Square Integer Heffter Arrays with Empty Cells

TL;DR

This paper studies square Heffter arrays with empty cells, focusing on their construction where each row and column sum to zero, and provides solutions for most cases.

Contribution

It extends the theory of Heffter arrays by constructing square arrays with empty cells that maintain zero sums, filling a gap in existing research.

Findings

Most instances of square Heffter arrays with empty cells are solved.

Constructed arrays maintain zero row and column sums.

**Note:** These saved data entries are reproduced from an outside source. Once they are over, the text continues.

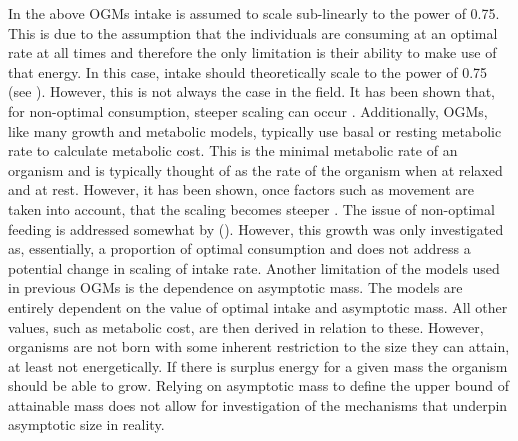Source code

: \documentclass[a4paper, 11pt, hidelinks]{article} %
\begin{document}
	

	In the above OGMs intake is assumed to scale sub-linearly to the power of 0.75.  This is due to the assumption that the individuals are consuming at an optimal rate at all times and therefore the only limitation is their ability to make use of that energy.  In this case, intake should theoretically scale to the power of 0.75 (see \cite{West1997}).  However, this is not always the case in the field.  It has been shown that, for non-optimal consumption, steeper scaling can occur \parencite{Pawar2012, Peters1983}. Additionally, OGMs, like many growth and metabolic models, typically use basal or resting metabolic rate to calculate metabolic cost.  This is the minimal metabolic rate of an organism and is typically thought of as the rate of the organism when at relaxed and at rest.  However, it has been shown, once factors such as movement are taken into account, that the scaling becomes steeper \parencite{Weibel2004}.
	The issue of non-optimal feeding is addressed somewhat by \citeauthor{Hou2011} (\citeyear{Hou2011}).  However, this growth was only investigated as, essentially, a proportion of optimal consumption and does not address a potential change in scaling of intake rate.
	Another limitation of the models used in previous OGMs is the dependence on asymptotic mass.  The models are entirely dependent on the value of optimal intake and asymptotic mass.  All other values, such as metabolic cost, are then derived in relation to these.  However, organisms are not born with some inherent restriction to the size they can attain, at least not energetically.  If there is surplus energy for a given mass the organism should be able to grow.  Relying on asymptotic mass to define the upper bound of attainable mass does not allow for investigation of the mechanisms that underpin asymptotic size in reality. 
	
\end{document}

Results facilitate embedding complete graphs on surfaces.

Abstract

A Heffter array $H(m,n;s,t)$ is an $m \times n$ matrix with nonzero entries from $\mathbb{Z}_{2ms+1}$ such that $i)$ each row contains $s$ filled cells and each column contains $t$ filled cells, $ii)$ every row and column sum to 0, and $iii)$ no element from $\{x,-x\}$ appears twice. Heffter arrays are useful in embedding the complete graph $K_{2nm+1}$ on an orientable surface where the embedding has the property that each edge borders exactly one $s-$cycle and one $t-$cycle. Archdeacon, Boothby and Dinitz proved that these arrays can be constructed in the case when $s=m$, i.e. every cell is filled. In this paper we concentrate on square arrays with empty cells where every row sum and every column sum is $0$ in $\mathbb{Z}$. We solve most of the instances of this case.